REPUBLIKA.CO.ID, YOGYAKARTA - Meskipun angka pernikahan dini di Kota Yogyakarta, tidak terlalu tinggi, namun Kantor KB setempat terus berupaya menekan angka tersebut. Harapannya, agar tidak semakin banyak remaja yang mengalaminya. Pasalnya, pernikahan dini terpaksa dilakukan karena pasangan muda tak memiliki pengetahuan yang cukup soal reproduksi.
"Batas maksimal angka pernikahan dini adalah 3,5 persen dari total pasangan usia subur. Namun, di Kota Yogyakarta hanya 0,16 persen. Angkanya memang kecil, tapi tetap dibutuhkan upaya agar angkanya tidak semakin meningkat," kata Kepala Kantor KB Kota Yogyakarta Eny Retnowati di sela pelepasan Jambore Remaja di Yogyakarta, Jumat (16/9).
Menurut dia, salah satu upaya untuk menekan angka pernikahan dini atau pernikahan dengan usia kurang dari 20 tahun adalah melalui kampanye kesehatan reproduksi. Remaja, lanjut dia, akan memperoleh berbagai informasi mengenai kesehatan reproduksi termasuk dampak negatif yang akan terjadi apabila melakukan pernikahan dini.
Biasanya, Eny mengatakan, pernikahan dini terpaksa dilakukan karena banyak pasangan muda yang tidak memiliki pengetahuan yang cukup mengenai kesehatan reproduksi. "Selain berpotensi mempengaruhi kesehatan organ reproduksi karena belum siap mengandung atau pasangan memilih melakukan aborsi karena kehamilan tidak diinginkan, pasangan yang menikah dini biasanya juga rentan secara psikologis sehingga berdampak pada perceraian," katanya.

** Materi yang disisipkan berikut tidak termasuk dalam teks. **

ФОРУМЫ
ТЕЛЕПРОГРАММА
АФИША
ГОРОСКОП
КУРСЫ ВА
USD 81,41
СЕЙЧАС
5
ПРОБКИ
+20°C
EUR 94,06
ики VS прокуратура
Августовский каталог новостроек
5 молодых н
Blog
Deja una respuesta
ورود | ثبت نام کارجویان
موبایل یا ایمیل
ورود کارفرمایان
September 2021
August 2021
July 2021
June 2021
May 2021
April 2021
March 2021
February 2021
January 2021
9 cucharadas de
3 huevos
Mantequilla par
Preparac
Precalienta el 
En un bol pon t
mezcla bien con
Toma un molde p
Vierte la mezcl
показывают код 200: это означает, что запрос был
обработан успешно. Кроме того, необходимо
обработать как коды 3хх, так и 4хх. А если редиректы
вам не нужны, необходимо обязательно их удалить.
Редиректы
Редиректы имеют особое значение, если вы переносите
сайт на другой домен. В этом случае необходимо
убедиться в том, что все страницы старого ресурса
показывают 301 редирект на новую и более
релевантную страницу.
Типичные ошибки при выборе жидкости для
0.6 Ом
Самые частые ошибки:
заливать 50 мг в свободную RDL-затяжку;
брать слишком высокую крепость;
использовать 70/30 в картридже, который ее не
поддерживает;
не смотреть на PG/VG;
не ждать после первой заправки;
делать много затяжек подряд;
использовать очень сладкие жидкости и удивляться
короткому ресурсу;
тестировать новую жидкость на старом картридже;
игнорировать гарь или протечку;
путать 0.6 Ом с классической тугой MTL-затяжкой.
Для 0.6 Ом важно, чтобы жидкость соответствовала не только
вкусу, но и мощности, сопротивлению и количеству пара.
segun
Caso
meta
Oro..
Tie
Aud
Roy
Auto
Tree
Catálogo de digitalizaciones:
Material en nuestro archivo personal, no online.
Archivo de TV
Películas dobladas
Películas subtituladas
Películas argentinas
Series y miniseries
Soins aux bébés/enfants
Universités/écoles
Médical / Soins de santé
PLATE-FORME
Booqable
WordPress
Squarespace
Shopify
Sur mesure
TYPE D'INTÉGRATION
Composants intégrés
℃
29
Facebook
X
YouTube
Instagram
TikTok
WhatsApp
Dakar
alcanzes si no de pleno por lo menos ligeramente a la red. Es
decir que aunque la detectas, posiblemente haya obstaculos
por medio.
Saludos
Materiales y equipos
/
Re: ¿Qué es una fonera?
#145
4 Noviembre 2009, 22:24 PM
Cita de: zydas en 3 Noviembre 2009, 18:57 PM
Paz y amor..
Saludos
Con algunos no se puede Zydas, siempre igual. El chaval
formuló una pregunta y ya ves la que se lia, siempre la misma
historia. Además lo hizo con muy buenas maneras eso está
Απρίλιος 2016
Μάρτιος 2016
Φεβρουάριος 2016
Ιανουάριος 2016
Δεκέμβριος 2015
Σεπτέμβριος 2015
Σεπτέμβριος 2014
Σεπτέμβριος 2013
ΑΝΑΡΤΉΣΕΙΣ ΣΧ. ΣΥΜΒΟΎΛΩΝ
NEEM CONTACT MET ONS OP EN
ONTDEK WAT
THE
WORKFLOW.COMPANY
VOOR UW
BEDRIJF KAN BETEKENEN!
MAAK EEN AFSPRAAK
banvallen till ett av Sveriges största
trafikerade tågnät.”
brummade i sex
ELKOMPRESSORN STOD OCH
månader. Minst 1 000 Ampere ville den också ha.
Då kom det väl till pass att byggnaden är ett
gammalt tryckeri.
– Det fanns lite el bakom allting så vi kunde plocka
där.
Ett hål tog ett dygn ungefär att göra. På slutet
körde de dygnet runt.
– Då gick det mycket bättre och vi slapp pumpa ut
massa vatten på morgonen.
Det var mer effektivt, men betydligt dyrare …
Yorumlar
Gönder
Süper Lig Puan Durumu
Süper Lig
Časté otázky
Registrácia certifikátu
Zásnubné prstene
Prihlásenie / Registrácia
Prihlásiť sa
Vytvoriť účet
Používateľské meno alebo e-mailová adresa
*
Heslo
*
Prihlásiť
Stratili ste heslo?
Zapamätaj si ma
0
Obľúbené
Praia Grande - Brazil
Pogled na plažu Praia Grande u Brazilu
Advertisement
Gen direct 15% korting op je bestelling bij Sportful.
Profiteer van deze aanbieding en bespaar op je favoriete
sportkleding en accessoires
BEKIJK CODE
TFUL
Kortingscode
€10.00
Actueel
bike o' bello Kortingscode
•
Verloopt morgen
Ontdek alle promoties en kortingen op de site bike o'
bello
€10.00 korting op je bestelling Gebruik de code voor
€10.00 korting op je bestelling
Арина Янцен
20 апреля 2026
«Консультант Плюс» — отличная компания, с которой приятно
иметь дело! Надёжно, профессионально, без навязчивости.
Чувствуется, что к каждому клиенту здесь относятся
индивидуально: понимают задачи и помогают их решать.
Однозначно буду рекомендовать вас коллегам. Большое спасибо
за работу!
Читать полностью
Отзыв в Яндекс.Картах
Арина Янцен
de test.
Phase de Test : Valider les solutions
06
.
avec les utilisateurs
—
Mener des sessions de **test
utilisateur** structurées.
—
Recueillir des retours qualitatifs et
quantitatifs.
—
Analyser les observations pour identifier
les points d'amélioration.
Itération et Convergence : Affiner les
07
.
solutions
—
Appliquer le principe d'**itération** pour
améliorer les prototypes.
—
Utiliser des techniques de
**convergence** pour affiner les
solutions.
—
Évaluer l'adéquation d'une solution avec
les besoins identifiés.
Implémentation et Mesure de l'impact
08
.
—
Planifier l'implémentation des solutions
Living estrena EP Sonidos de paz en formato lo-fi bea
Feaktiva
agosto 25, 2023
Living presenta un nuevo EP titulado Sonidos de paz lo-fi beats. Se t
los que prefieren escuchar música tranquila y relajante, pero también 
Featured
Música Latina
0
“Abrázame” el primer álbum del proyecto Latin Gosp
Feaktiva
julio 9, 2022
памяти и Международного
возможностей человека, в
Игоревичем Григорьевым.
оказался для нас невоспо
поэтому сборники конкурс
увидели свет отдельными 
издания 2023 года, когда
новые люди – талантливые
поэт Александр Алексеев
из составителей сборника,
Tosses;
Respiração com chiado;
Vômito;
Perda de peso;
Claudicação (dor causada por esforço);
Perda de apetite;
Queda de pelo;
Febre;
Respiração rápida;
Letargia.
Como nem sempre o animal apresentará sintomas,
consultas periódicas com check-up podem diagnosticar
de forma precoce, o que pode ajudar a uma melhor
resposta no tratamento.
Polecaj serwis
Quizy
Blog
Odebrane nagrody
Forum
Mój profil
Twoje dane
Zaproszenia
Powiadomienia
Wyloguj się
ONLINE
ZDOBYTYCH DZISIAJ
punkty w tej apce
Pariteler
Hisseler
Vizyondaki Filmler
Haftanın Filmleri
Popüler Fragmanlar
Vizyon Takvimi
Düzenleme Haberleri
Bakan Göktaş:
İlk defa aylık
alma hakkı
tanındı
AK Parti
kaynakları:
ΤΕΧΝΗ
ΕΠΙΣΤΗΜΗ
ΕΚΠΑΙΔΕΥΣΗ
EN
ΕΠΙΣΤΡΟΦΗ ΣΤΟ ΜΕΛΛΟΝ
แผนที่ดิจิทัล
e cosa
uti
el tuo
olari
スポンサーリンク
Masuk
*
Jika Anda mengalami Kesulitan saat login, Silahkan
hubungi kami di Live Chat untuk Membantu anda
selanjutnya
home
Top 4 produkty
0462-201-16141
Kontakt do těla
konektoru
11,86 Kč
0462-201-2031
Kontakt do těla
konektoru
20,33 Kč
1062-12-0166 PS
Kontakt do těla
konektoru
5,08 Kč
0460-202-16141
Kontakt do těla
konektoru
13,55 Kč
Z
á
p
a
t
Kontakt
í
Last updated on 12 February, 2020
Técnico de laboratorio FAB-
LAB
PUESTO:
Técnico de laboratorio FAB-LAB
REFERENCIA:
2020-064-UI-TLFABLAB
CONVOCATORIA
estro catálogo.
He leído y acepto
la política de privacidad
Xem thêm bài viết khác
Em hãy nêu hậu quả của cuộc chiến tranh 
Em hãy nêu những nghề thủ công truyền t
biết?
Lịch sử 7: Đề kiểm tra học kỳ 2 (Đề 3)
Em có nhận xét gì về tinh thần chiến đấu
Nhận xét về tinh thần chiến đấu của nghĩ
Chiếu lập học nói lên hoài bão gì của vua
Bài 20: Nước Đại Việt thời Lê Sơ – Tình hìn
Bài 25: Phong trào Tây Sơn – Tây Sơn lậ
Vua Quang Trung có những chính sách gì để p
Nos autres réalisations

Eny berharap, peserta 'Jambore Remaja' dapat menyebarluaskan materi yang diperoleh selama mengikuti kegiatan di Mangunan pada 16-18 September kepada teman-teman sebanyanya. "Semakin banyak remaja yang mengetahui dan menyadari pentingnya menjaga kesehatan reproduksi, akan semakin baik," katanya.
Jambore Remaja Kota Yogyakarta diikuti 180 peserta dengan usia antara 10 hingga 24 tahun yang berasal dari perwakilan sekolah dan kelompok Pusat Informasi dan Konseling Remaja (PIKR). Di Kota Yogyakarta terdapat 54 kelompok PIKR yang tersebar di seluruh wilayah.